Saturday, January 07, 2006

The Ming Dynasty

Now that Kennedy has resigned, it seems to me like Menzies Campbell will be a shoe-in for the Lib Dem leadership. Not just because of the YouGov poll today which showed his popularity, but because any of the other contenders would be too contentious. I know Richard disagrees with me on this, but I still believe the Lib Dem Parliamentary party is too split to take a leader from either side, be it Hughes or Oaten, without internal strife. And given the fact that Kennedy has appeared to have been living on borrowed time since the party conference, images of dissension are the last thing the party needs. One only needs to look at the Tories to see how a public images of splits is tremendously damaging.

Campbell, therefore, will appeal to people both as an "elder statesmen", but also as a Nelson Mandela sort of figure - someone who people seem to like without really knowing what he stands for.

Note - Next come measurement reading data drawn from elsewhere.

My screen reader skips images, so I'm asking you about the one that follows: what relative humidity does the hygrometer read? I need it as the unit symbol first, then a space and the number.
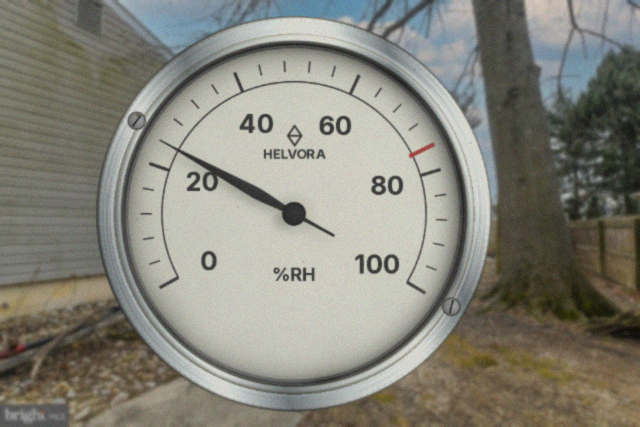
% 24
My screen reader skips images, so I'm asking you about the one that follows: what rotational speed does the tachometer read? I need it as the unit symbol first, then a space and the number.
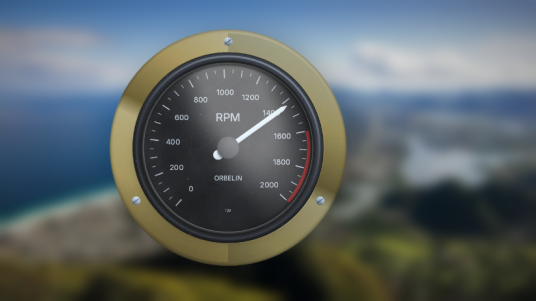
rpm 1425
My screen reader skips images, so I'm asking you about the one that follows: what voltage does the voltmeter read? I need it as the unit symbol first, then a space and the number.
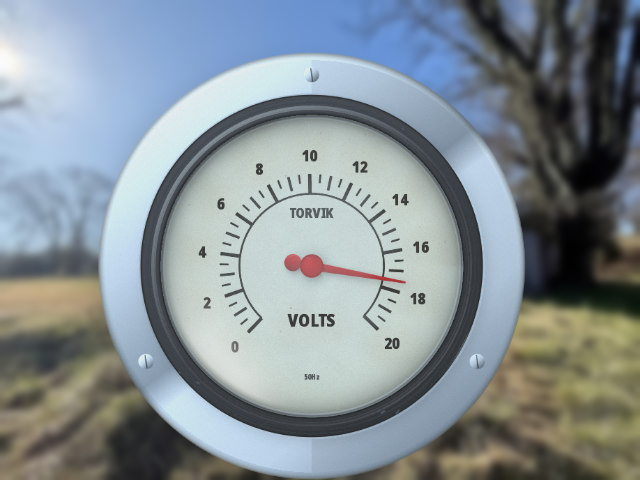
V 17.5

His leadership will need to be stronger than Kennedy's, emerging to push the discussion in certain directions through his authority as leader; yet he must avoid being confrontational at all costs.

Whilst the Liberal Democrats need more leadership, though, they still need someone who will be suitably vague. There doesn't appear to be a clear definition of where the party is going, if you listen to the front bench. People are able to articulate what they want the party to do, but are much less clear about saying what the party's policies are at any particular time. The discussion about a change in direction, although it should be aired in the leadership contest, has to be carried out over a longer period of time, and as internally as party mechanisms and parliamentary egos allow.

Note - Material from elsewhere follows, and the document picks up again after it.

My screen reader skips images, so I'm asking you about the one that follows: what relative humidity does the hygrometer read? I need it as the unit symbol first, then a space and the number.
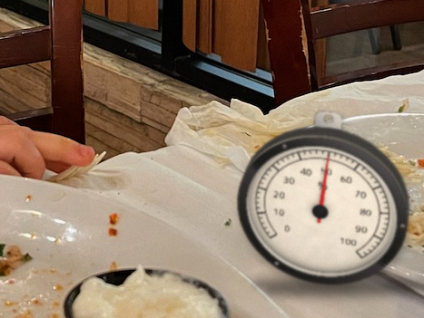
% 50
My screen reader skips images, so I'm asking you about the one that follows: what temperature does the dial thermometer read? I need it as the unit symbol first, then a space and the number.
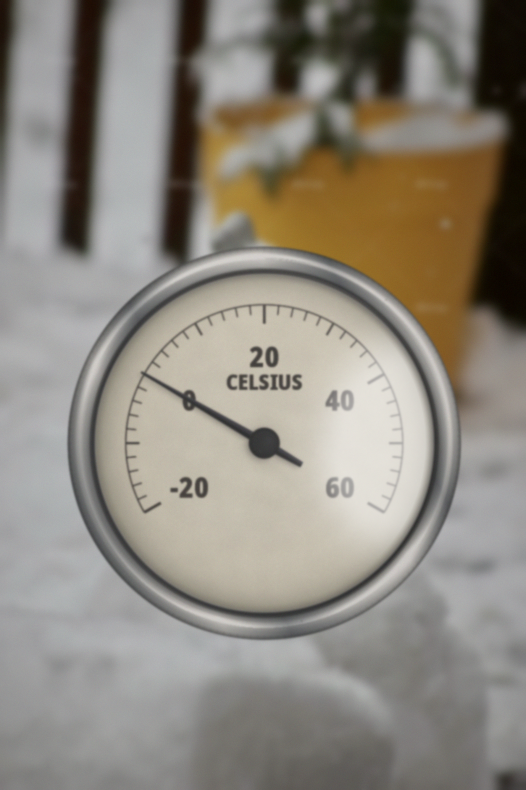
°C 0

That's why I think Campbell is the best choice for the Lib Dems. Hughes and Oaten are too closely aligned with different factions for their election to be good for the party. None of the younger guys, however talented they may be (and reports are that they are good, although their inexperience is still their defining characteristic), have the public profile to be able to lead at the moment - and I somewhat doubt they would get enough air-time to pull off a David Cameron. For all that I may lampoon the Lib Dems for never really knowing what they mean, they need to continue that vagueness until the party debate has been carried out in full. Anyone other than Campbell would be too damaging.